Up to and including the line with "Document page, 1275x1650 pixels.", restate every line of the records below word for word, from the first line on, leaving out the pictures.

DATASET ENTRIES:
*-*-*

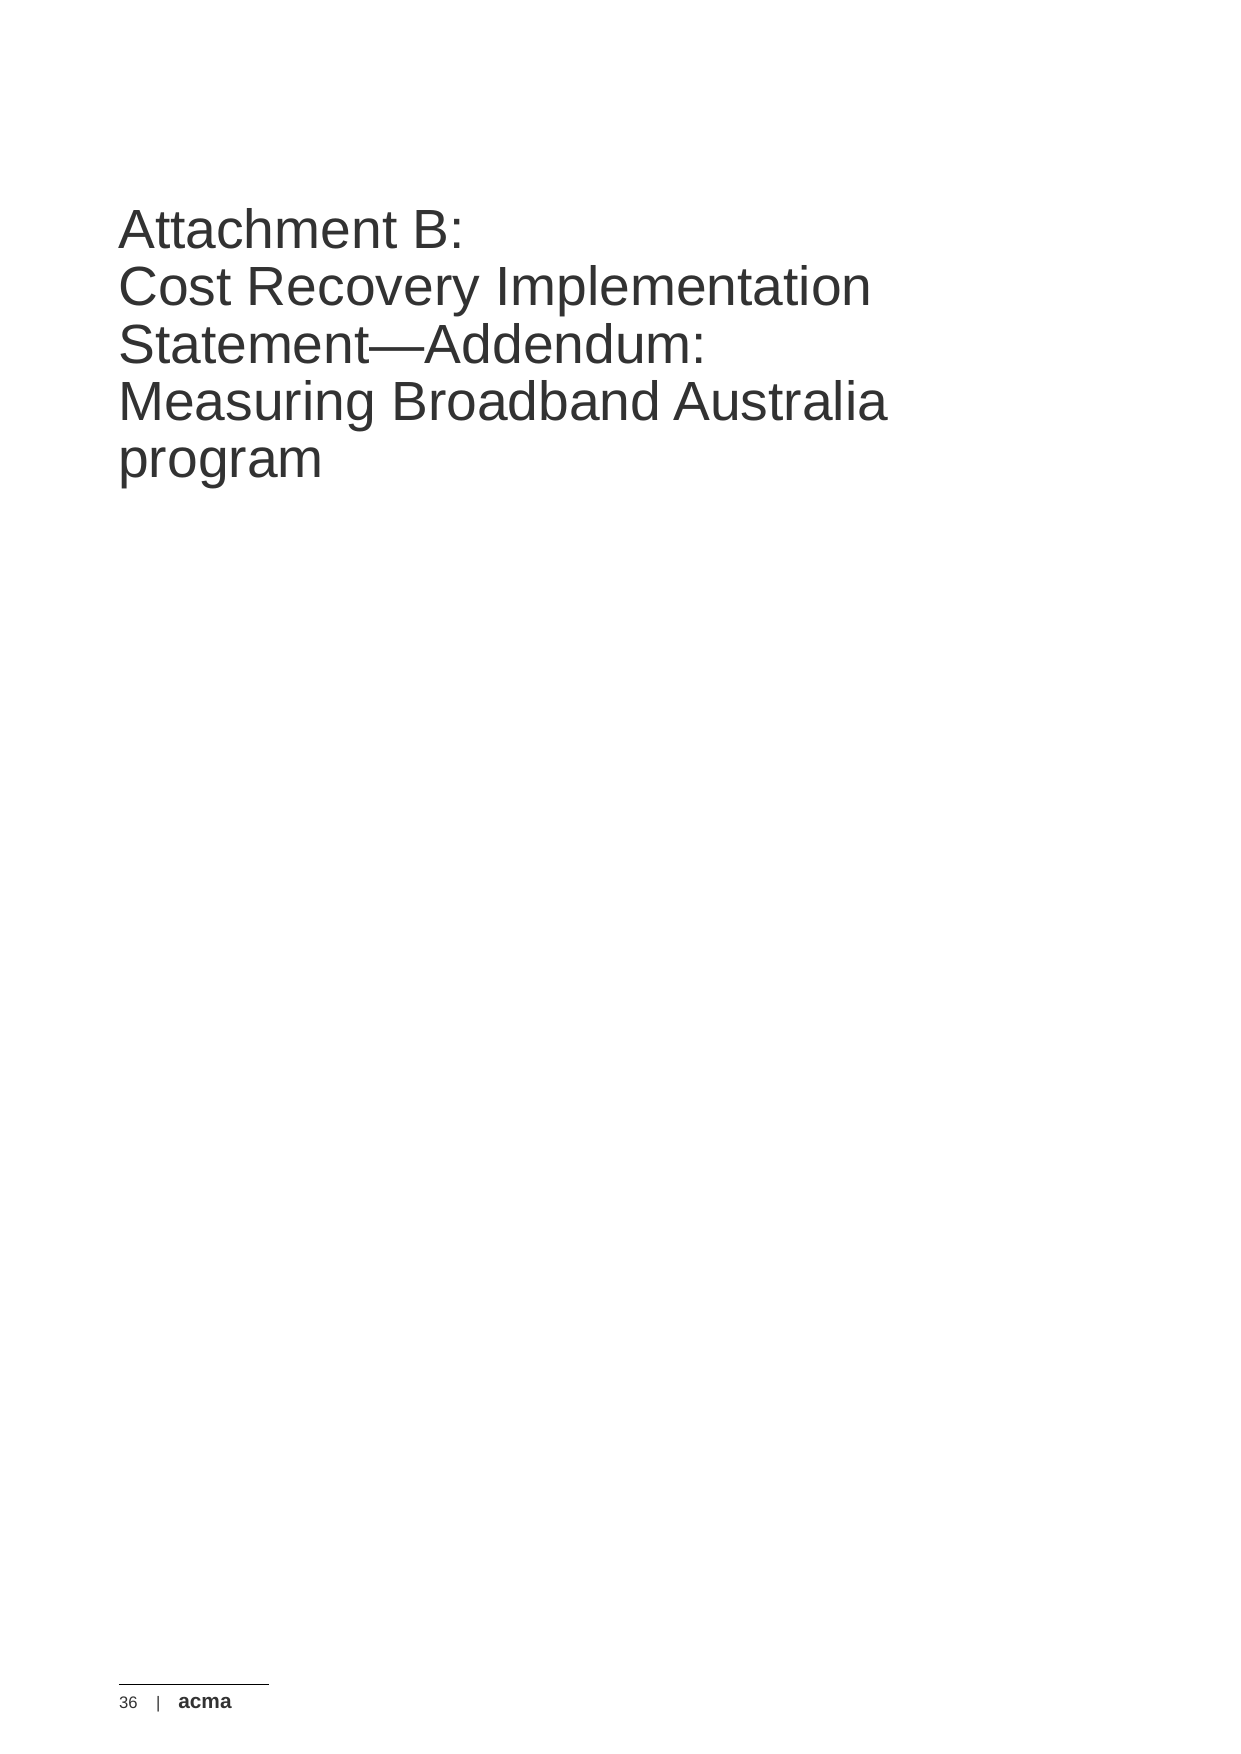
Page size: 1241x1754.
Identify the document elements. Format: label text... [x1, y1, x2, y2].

subtitle Attachment B: Cost Recovery Implementation Statement—Addendum: Measuring Broadband Australia program [118, 203, 917, 489]
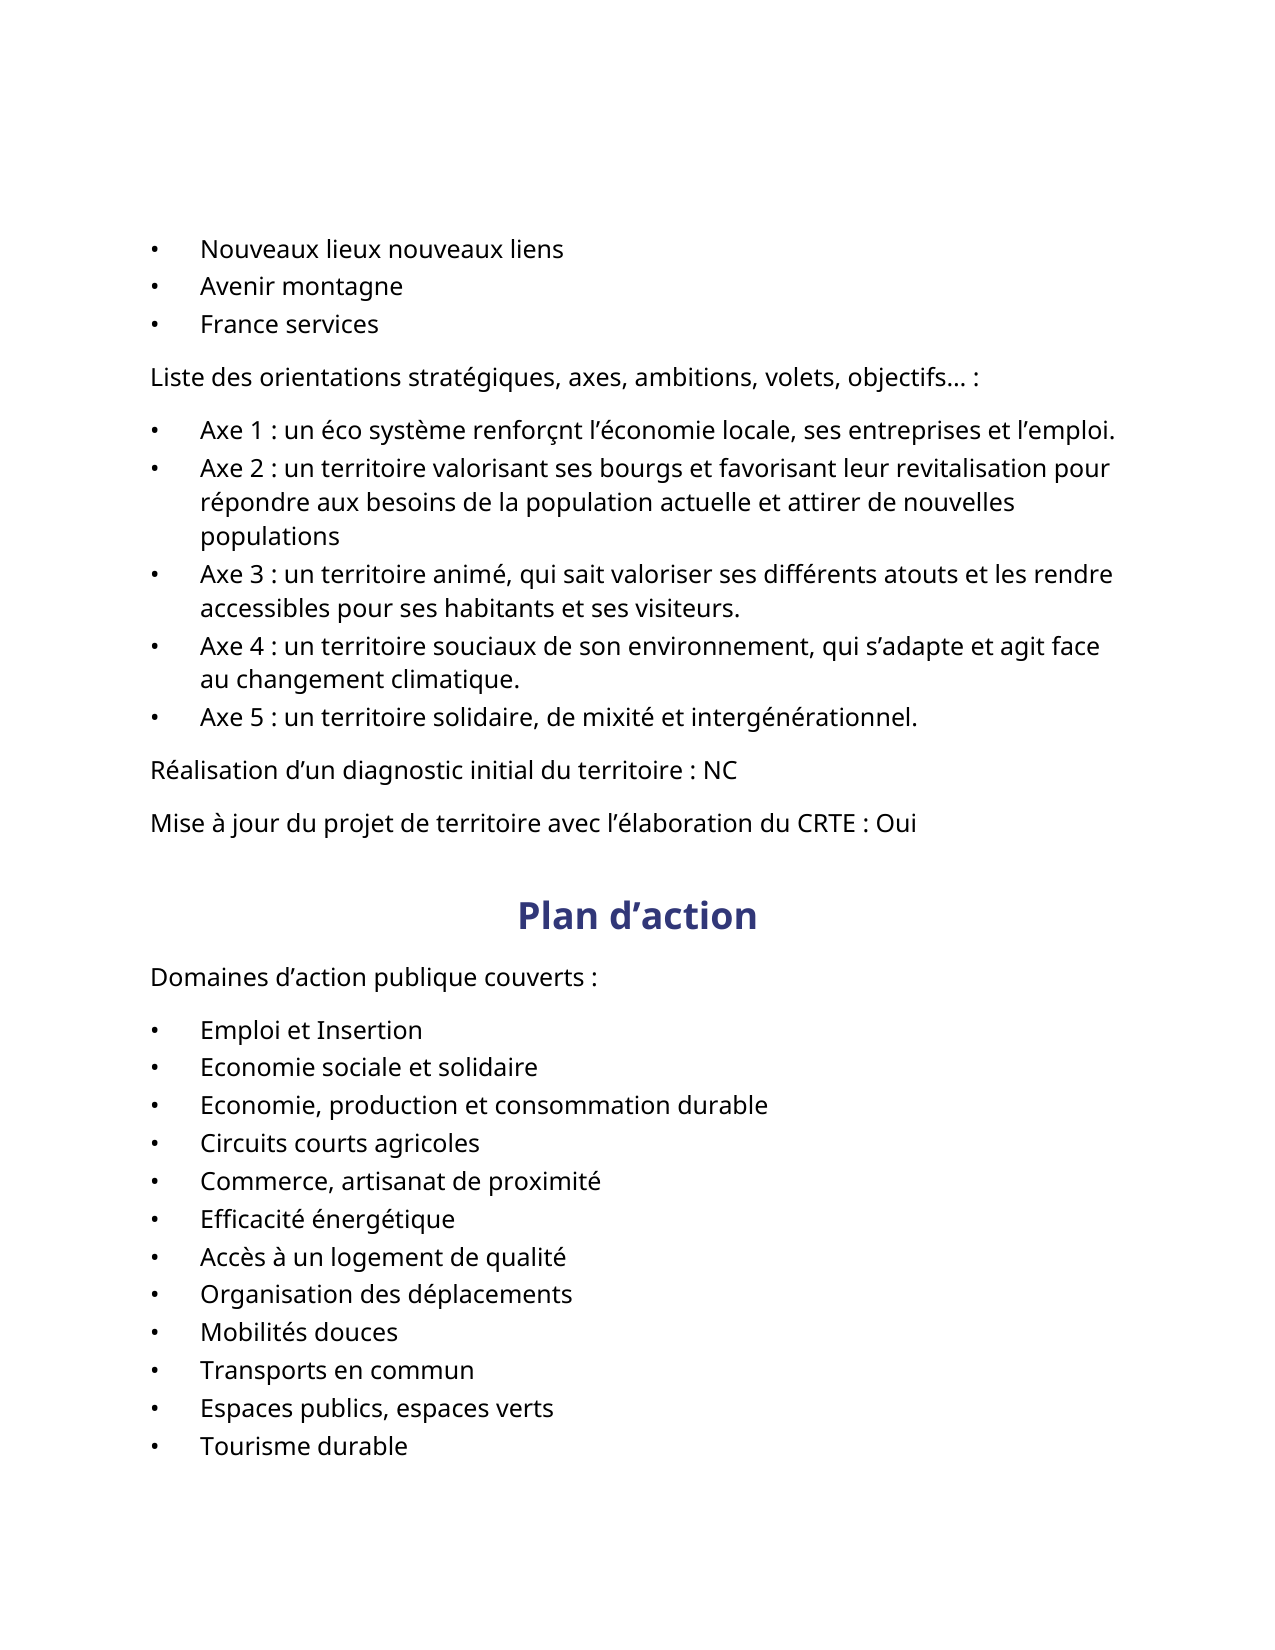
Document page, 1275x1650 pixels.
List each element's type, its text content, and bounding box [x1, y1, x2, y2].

*-*-*

RESPONSE BELOW:
Page size: 1241x1754.
Identify the document elements. Format: label text... [x1, y1, x2, y2].

subtitle Attachment B: Cost Recovery Implementation Statement—Addendum: Measuring Broadband Australia program [118, 203, 917, 489]
Document page, 1275x1650 pixels.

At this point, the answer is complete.